### Your objective
Locate the line bearing "is the most" in the material below, then reproduce it and each following line up to and including the line bearing "in that age, including".

(Task input begins)

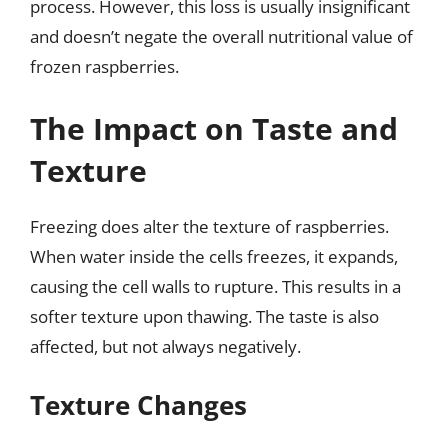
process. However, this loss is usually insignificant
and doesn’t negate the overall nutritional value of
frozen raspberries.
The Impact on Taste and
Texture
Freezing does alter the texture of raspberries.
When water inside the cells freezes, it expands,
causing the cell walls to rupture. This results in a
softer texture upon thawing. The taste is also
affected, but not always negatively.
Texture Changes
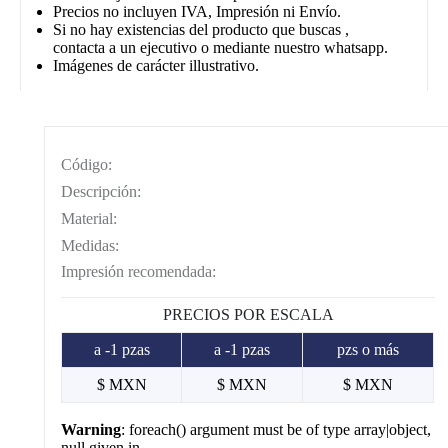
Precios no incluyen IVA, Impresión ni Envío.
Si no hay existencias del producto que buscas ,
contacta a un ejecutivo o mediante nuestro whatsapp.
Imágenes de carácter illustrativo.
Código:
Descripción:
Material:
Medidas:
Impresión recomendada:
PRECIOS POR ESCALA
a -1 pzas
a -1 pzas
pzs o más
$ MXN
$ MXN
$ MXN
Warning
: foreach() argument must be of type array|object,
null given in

(Task input ends)
(Task input begins)

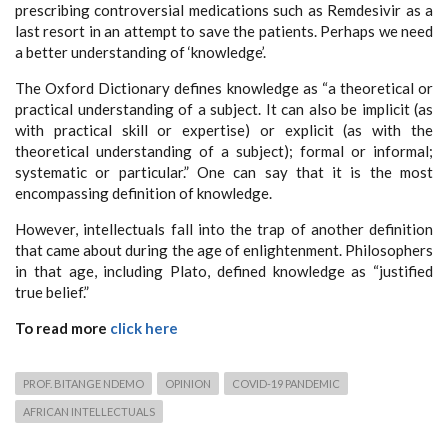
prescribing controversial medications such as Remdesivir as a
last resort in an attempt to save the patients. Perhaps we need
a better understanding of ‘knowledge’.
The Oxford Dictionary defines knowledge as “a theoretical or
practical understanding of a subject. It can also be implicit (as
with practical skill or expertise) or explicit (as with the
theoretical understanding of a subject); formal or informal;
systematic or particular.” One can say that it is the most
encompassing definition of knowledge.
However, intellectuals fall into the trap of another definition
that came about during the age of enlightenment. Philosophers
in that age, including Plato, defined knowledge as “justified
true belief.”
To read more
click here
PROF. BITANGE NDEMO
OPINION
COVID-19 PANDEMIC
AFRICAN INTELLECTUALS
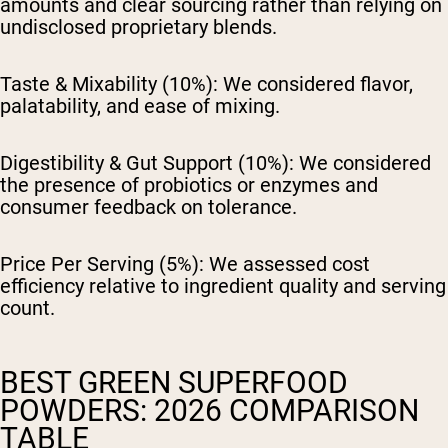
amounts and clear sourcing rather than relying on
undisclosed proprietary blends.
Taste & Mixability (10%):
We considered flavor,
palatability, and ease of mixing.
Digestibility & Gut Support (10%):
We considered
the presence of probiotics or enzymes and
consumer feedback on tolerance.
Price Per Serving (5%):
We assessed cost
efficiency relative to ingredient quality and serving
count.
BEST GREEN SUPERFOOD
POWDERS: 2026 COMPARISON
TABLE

(Task input ends)
(Task input begins)

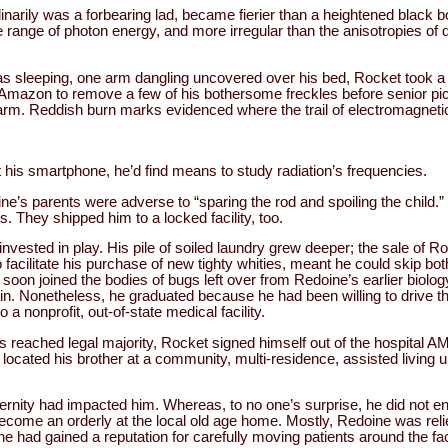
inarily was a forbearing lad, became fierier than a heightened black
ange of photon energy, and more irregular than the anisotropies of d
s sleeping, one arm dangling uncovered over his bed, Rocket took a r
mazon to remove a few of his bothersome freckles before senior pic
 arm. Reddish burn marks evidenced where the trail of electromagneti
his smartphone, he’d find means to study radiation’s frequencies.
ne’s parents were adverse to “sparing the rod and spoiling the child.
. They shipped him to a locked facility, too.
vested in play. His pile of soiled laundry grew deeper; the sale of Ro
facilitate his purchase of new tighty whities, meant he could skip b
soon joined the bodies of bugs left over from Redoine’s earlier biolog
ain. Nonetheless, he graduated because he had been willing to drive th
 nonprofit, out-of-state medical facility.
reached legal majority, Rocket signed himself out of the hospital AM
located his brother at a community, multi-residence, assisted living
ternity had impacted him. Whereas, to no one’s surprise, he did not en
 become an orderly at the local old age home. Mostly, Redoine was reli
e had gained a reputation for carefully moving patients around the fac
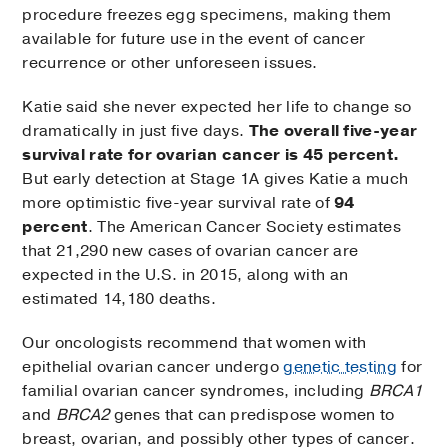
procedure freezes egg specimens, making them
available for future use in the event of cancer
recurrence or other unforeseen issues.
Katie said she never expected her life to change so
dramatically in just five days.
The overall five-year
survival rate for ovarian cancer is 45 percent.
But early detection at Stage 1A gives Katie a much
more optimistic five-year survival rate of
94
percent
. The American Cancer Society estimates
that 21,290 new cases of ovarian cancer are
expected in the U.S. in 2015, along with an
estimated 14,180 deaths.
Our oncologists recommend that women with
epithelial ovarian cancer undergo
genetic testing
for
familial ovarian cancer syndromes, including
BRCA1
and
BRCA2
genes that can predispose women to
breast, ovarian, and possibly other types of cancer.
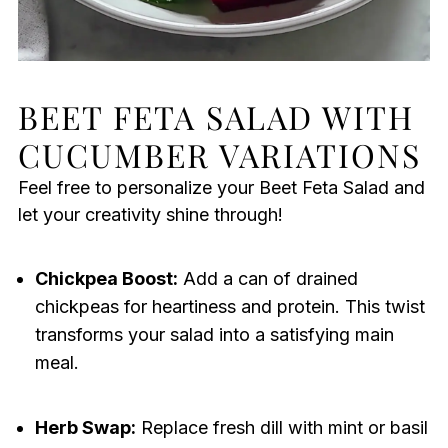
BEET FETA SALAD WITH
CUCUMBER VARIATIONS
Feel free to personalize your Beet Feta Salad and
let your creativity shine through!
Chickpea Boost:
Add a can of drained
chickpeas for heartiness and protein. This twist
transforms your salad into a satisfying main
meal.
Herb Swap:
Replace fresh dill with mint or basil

(Task input ends)

### Finished task
systematic or particular.” One can say that it is the most
encompassing definition of knowledge.
However, intellectuals fall into the trap of another definition
that came about during the age of enlightenment. Philosophers
in that age, including Plato, defined knowledge as “justified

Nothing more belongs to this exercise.